Museu de desempenho pouco é conhecido:
Se quiser que uma academia? Se você gostaria de uma Universidade? Era uma cópia do liceu que Aristóteles em Atenas, pouco antes de regenteara? Havia algum aluno interno que sobreviveram através o equivalente helenístico de acadêmicos modernos? Mistério. Isso sim, gozado estado completo suporte: livros trazidos de todas as partes do mundo civilizado da época e os reis do Egito não reparado nos gastos para obter mais e mais livros: chamaram para empréstimo, copiando e então retornado... ou não. A biblioteca de Alexandria, onde afluíam estudiosos dos quatro pontos cardeais, tornou-se uma formidável concentração de material escrito. Mas o que isso significa em termos modernos e números? Ou: Quantos livros foram na biblioteca?
É difícil dizer. Estimativas dependem o testemunho de Juan Tzetzes, monge bizantino que viveu no século XIII, mas que provavelmente obteve seus dados de fontes mais antigas: segundo Tzetzes, a biblioteca externa ou "pequena biblioteca", tinha 42.800 rolos de papiro e a "biblioteca do palácio", presumivelmente a biblioteca principal, 'real' e gloriosa, tinha 490 mil rolos. Agora bem; um rolo de papiro era composto por uma média de 20 folhas (que variou entre 10 e 4,5 cm de largura). Calcular a quantidade de informação que suporta um rolo destas dimensões e o comprimento dos livros produzidos no tempo pode chegar a um número aproximado: 490 mil rolos deve ser mais ou menos 70 mil obras, figura que se pode muito bem ser pequeno em comparação com as bibliotecas da galáxia de Gutenberg, para usar a terminologia temporárioEles justificam que a perda da Bibliote­ca de Alexandria tem sido um do grande catas­trofes da história da cultura ocidental.

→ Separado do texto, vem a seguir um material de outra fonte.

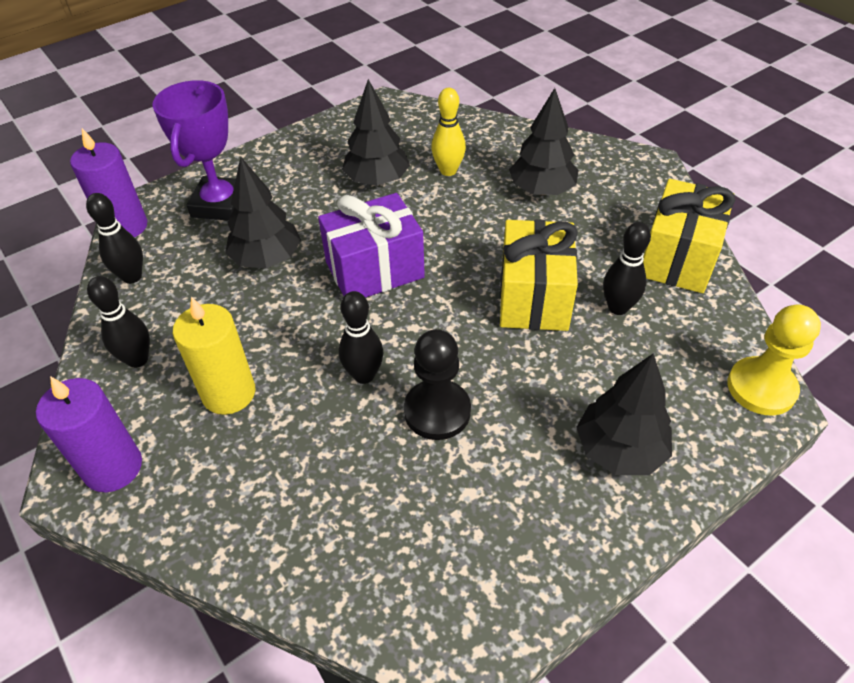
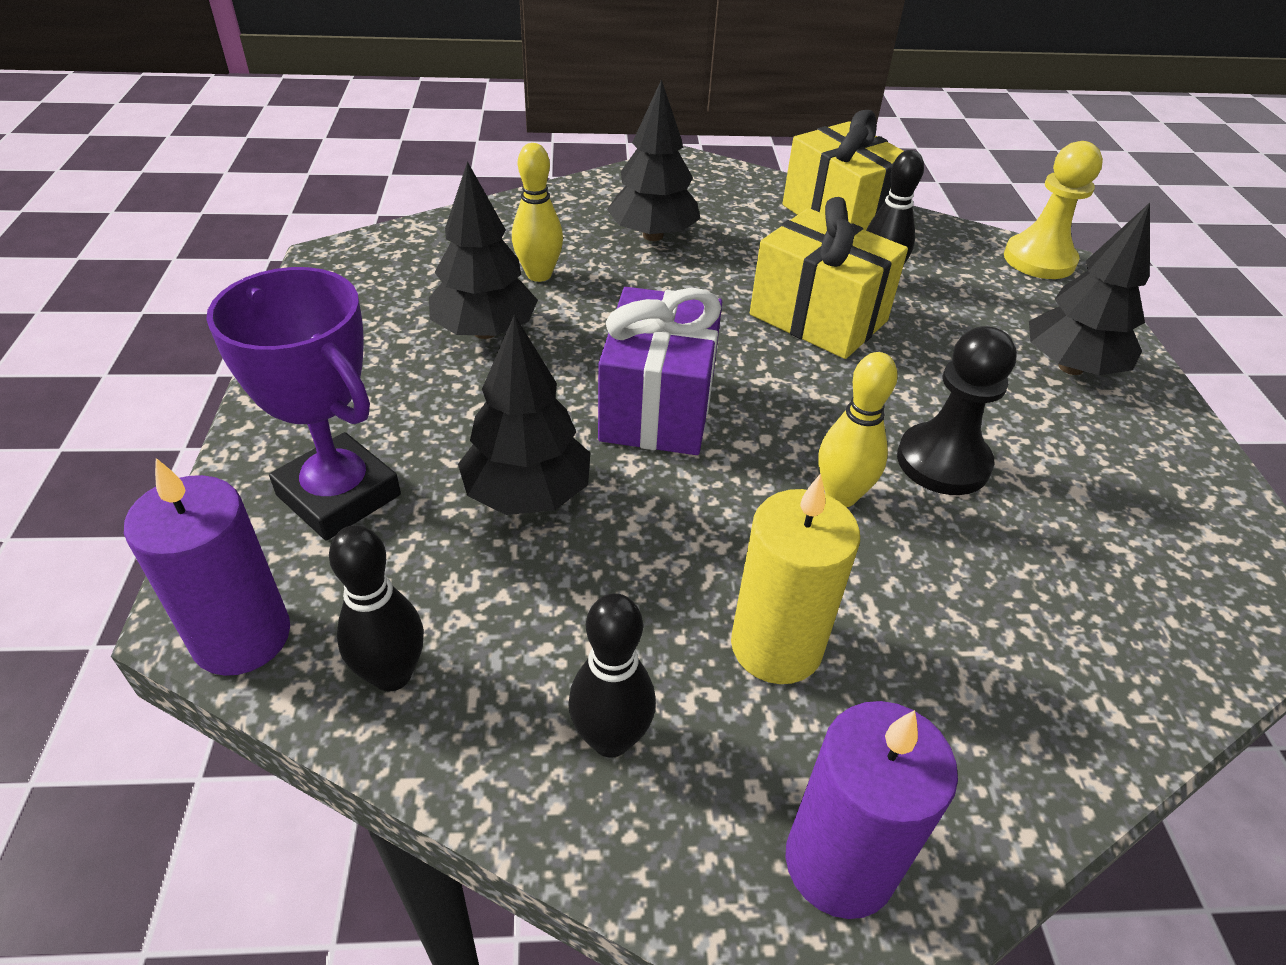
camera: 60 degrees left, 5 degrees down
black bowling pin [339,291,383,384] -> yellow bowling pin [818,352,898,507]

Mas quando isso aconteceu? Toda a culpa para a fúria do califa Omar piromaniaca pode ser atribuída? Parece que não. O califa Omar queimou uma biblioteca que estava saindo de um longo período de declínio. Já no século II A.C. rei Ptolomeo Euergates II, um tirano antiquado (ou não tão velho, talvez) e nasceu o Museu, tendo a maioria dos alunos. O testemunho sobre a destruição de livros, por outro lado, são confusas: havia, aparentemente, um grande incêndio no ano 47 BC., mas as fontes não são confiáveis, relatou o próprio Plutarco. A catástrofe de grande proporções parece ter ocorrido no ano de 273, durante confrontos entre o Roman Emperor Aurelian e o chefe rebelde Firmus, quem tinha entranhado em Alexandria. Resultado: a biblioteca sofreu as piores perdas em sua história. O historiador Amiano Marcellino e Epifanio bispo dizem que toda a área do Brucheion foi transformada em um terreno baldio. No entanto, algo deve ser; no ano 391 veio uma nova catástrofe, quando a máfia Alexandrina, infiltrada por Theophilus, 'um homem cujas mãos estão manchando alternadamente com ouro e sangue', desencadeou um novo incêndio em que pereceram todos ou muito da biblioteca"pequena". Má sorte para o califa Omar: quando decidiu purificar a biblioteca de Alexandria, pelo fogo, que foi um pouco e nada.